JESSÉ SOUZA

Um troféu para mostrar nesse crítico cenário de seca extrema e incêndios

Placa alertando sobre queimada na entrada de Tepequém: ação para turista ver
Placa alertando sobre queimada na entrada de Tepequém: ação para turista ver

As autoridades já têm um troféu para exibir nesse período de incêndios e queimadas descontroladas em Roraima: um tuxaua preso em flagrante acusado de incêndio criminoso em uma comunidade indígena de Bonfim. Até agora, nenhum fazendeiro preso por mandar atear fogo em áreas de mata com a finalidade de abrir áreas para pasto de seus gados.

Apesar de haver imagens de satélites à disposição e a possiblidade de usar drones para identificar de onde partem os incêndios, não há notícia de que alguém tenha sido ao menos notificado ou preso nas áreas do arco do fogo, onde não só existem terras indígenas como também grandes proprietários de terras, a exemplo do Município do Amajari, ao Norte do Estado, cercado por fazendas.

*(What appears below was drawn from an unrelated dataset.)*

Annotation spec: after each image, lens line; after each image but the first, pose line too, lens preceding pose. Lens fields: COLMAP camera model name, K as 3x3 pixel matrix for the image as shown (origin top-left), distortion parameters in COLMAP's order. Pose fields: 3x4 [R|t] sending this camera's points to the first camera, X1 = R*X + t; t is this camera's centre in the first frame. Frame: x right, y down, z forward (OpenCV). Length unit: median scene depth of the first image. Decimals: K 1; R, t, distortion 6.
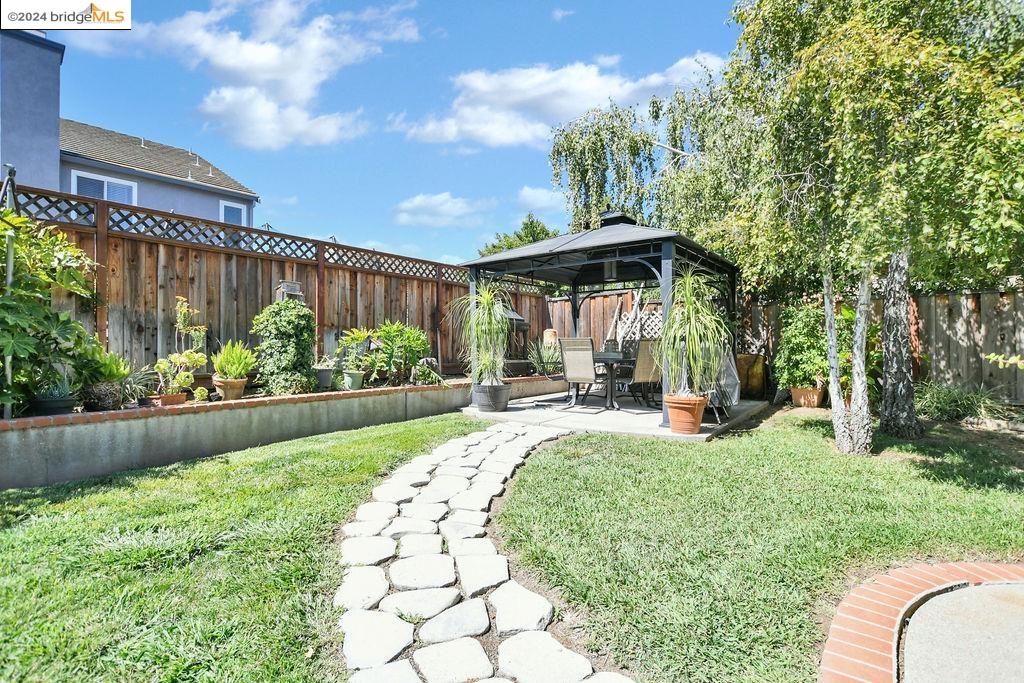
lens RADIAL K [[480.2, 0, 514.5], [0, 480.2, 341.3], [0, 0, 1]] dist [-0.022685, 0.000904]
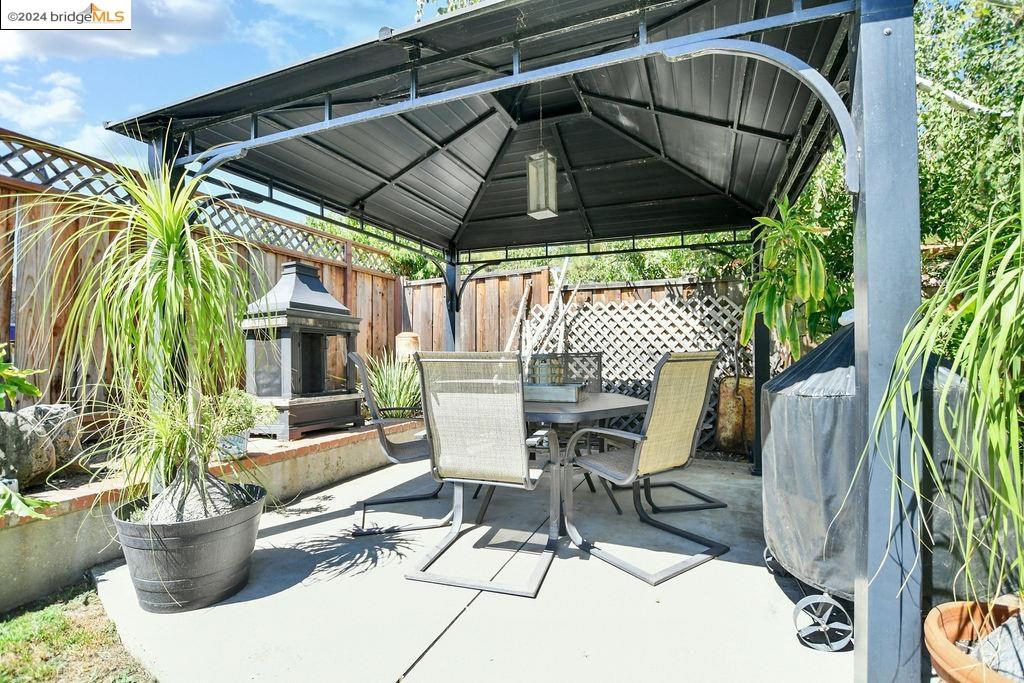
lens RADIAL K [[480.2, 0, 514.5], [0, 480.2, 341.3], [0, 0, 1]] dist [-0.022685, 0.000904]
pose [[0.962320, 0.008924, 0.271773, 0.069707], [-0.003966, 0.999816, -0.018789, -0.007893], [-0.271890, 0.017003, 0.962178, 0.685458]]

Na semana que se passou, depois que as poucas chuvas cessaram na região, os incêndios recomeçaram no Amajari, abaixo da Serra do Tepequém, o principal ponto turístico de Roraima, voltando a lançar uma espessa cortina de fumaça sobre a localidade durante todo o dia e à noite, além da fuligem que invadem residências e pousadas.

Pela localização dos incêndios, é possível afirmar que o fogo vem de assentamentos e fazendas, com todas as características de ser proposital a fim de limpar essas áreas para plantio ou pasto. Culturalmente, essa é a forma que indígenas e não indígena fazem para preparar as áreas para o cultivo antes da chegada do inverno, por isso existe a necessidade de as autoridades mudarem a forma de atuar para prevenir e combater as queimadas descontroladas.

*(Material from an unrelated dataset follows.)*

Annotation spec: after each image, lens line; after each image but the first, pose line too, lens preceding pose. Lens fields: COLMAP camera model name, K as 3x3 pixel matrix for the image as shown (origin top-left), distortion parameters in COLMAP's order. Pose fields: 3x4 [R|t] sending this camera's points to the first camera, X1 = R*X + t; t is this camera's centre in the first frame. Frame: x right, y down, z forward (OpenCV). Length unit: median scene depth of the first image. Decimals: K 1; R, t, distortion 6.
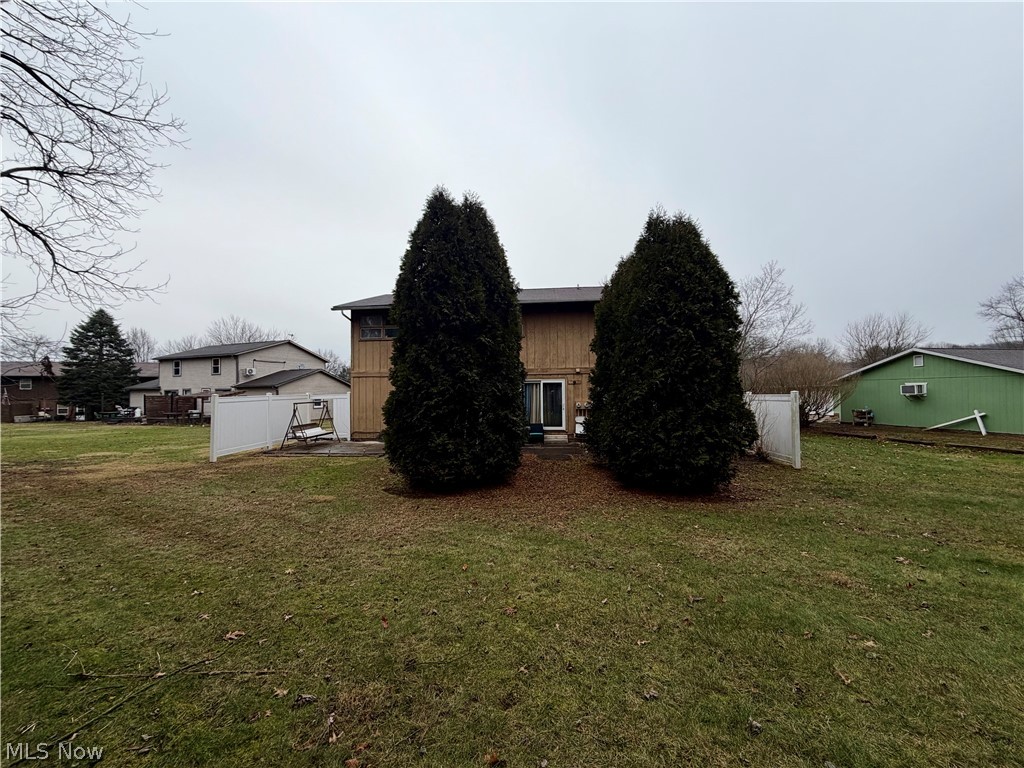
lens RADIAL K [[416.1, 0, 512.0], [0, 416.1, 384.0], [0, 0, 1]] dist [-0.003092, -0.000370]
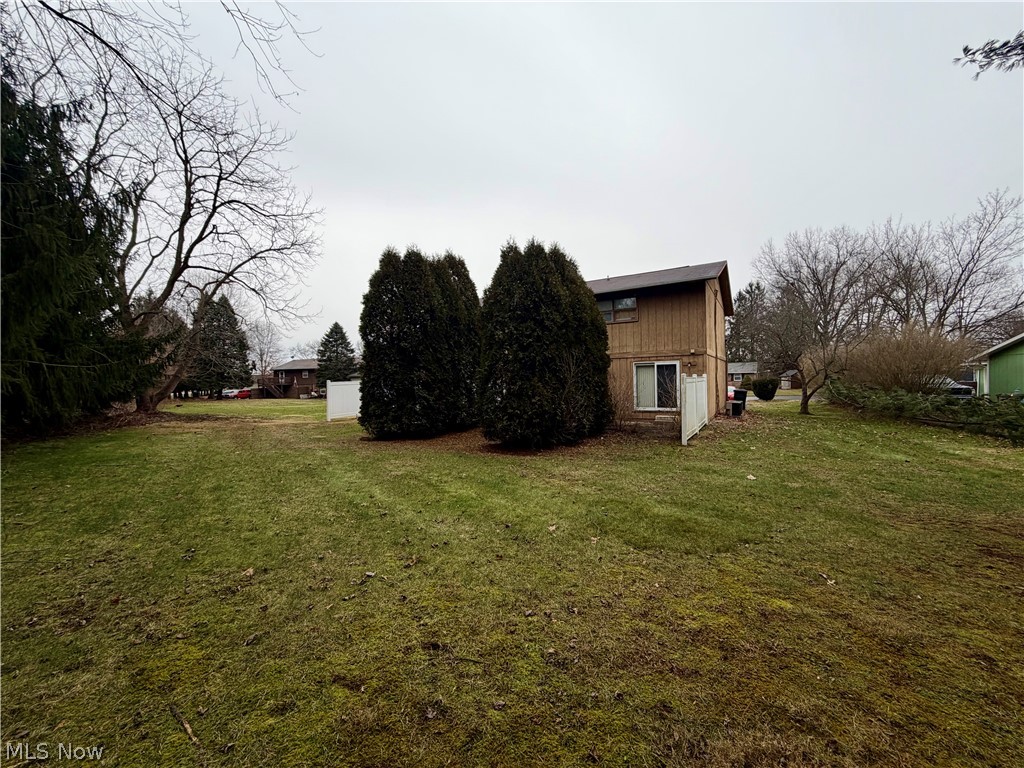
lens RADIAL K [[416.1, 0, 512.0], [0, 416.1, 384.0], [0, 0, 1]] dist [-0.003092, -0.000370]
pose [[0.896525, -0.004786, -0.442967, 0.216309], [0.023528, 0.999045, 0.036824, -0.001922], [0.442368, -0.043436, 0.895781, -0.050280]]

Para não dizer que não houve nenhuma campanha em Tepequém, na entrada da vila colocaram uma pequena e acanhada placa retangular que mal dá para ler de dentro do carro, instalada ao lado de outra mais antiga, no bom estilo para turista ver. É preciso estar muito atento para enxergar o aviso de proibição de queimadas. E assim tem sido feito costumeiramente pelas autoridades, como se fosse algo espetacular.

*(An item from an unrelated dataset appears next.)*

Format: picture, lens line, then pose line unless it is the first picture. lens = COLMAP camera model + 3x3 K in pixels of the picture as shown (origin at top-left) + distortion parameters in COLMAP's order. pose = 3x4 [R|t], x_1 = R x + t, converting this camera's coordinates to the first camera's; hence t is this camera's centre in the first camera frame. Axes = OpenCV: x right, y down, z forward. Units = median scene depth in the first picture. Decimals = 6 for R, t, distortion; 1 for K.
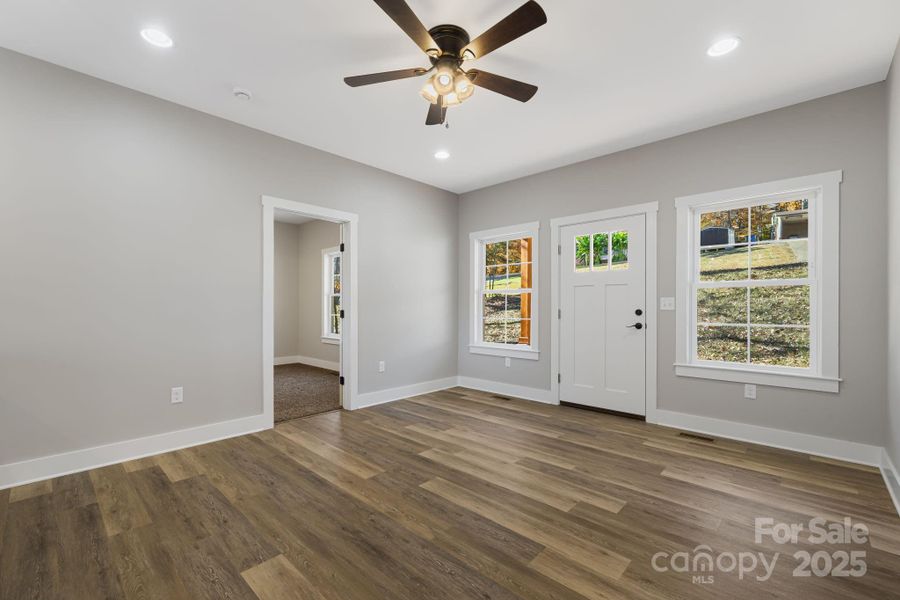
lens RADIAL K [[383.5, 0, 437.4], [0, 383.5, 301.2], [0, 0, 1]] dist [-0.000961, -0.000148]
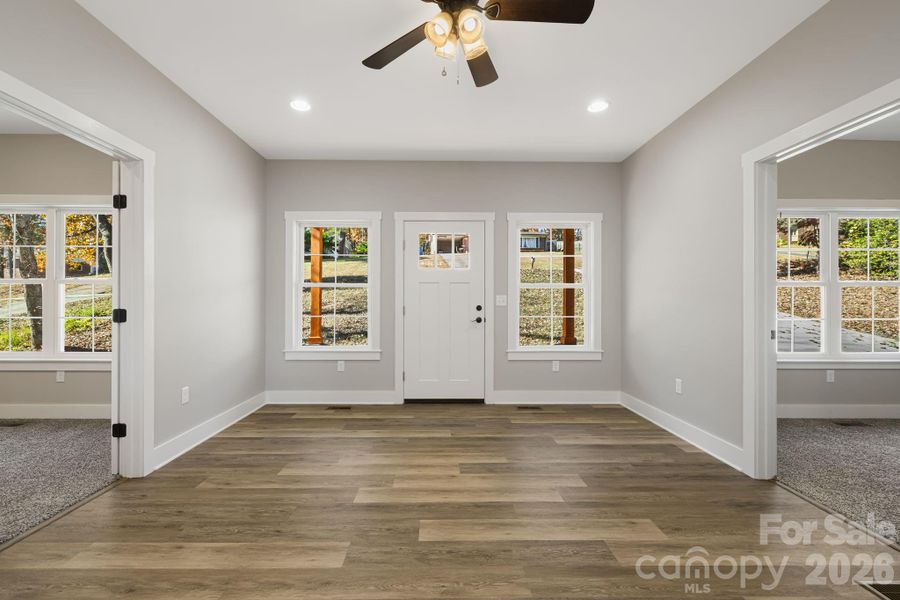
lens RADIAL K [[383.5, 0, 437.4], [0, 383.5, 301.2], [0, 0, 1]] dist [-0.000961, -0.000148]
pose [[0.712027, 0.001972, 0.702149, -0.358661], [-0.010000, 0.999923, 0.007332, 0.001717], [-0.702080, -0.012242, 0.711992, 0.285607]]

No entanto, muitas vezes quem ateia fogo nem sabe ler ou sequer tem acesso a campanhas institucionais na TV, rádio ou internet. Muito menos têm conhecimento da proibição ou das implicações de atear fogo, a exemplo do tuxaua preso em Bonfim, pois é certeza absoluta que ele e sua comunidade usam o artifício do fogo tradicionalmente para plantar suas roças.  

Significa que as autoridades sequer têm estratégias para enfrentar essa realidade, para que se façam campanhas educativas e de orientação presencialmente, em conjunto com entidades e organizações indígenas, além de outros órgãos governamentais. Cada comunidade indígena está ligada a uma organização indígena, mas o governo só lembra disso em tempo de campanha eleitoral.

Em Tepequém, prometeram treinar e formar uma brigada para combater o fogo, ainda no mês de dezembro passado, mas tudo ficou só na promessa. E isso porque essa atual gestão teve quatro anos de folga para se organizar e agir, já que nesse período não houve forte estiagem, com as chuvas fazendo o trabalho de conter qualquer possibilidade de incêndios. Sequer o governo contratou os brigadistas que fizeram o seletivo no ano passado.

O resultado desse descaso e desleixo por falta de uma ação organizada e equipada para orientar e prevenir, para depois punir, é o cenário que estamos vendo hoje, com o Corpo de Bombeiro e Defesa Civil sem estrutura e efetivo, com o governo inerte até o caso ir parar na mídia nacional e as comunidades tendo que ir para a linha de fogo sem preparo e apenas com baldes de água e força de vontade.

Espremendo tudo isso, sobra apenas um tuxaua preso, enquanto as autoridades saem ilesas pelo descaso que sempre trataram a questão dos incêndios florestais e queimadas descontroladas.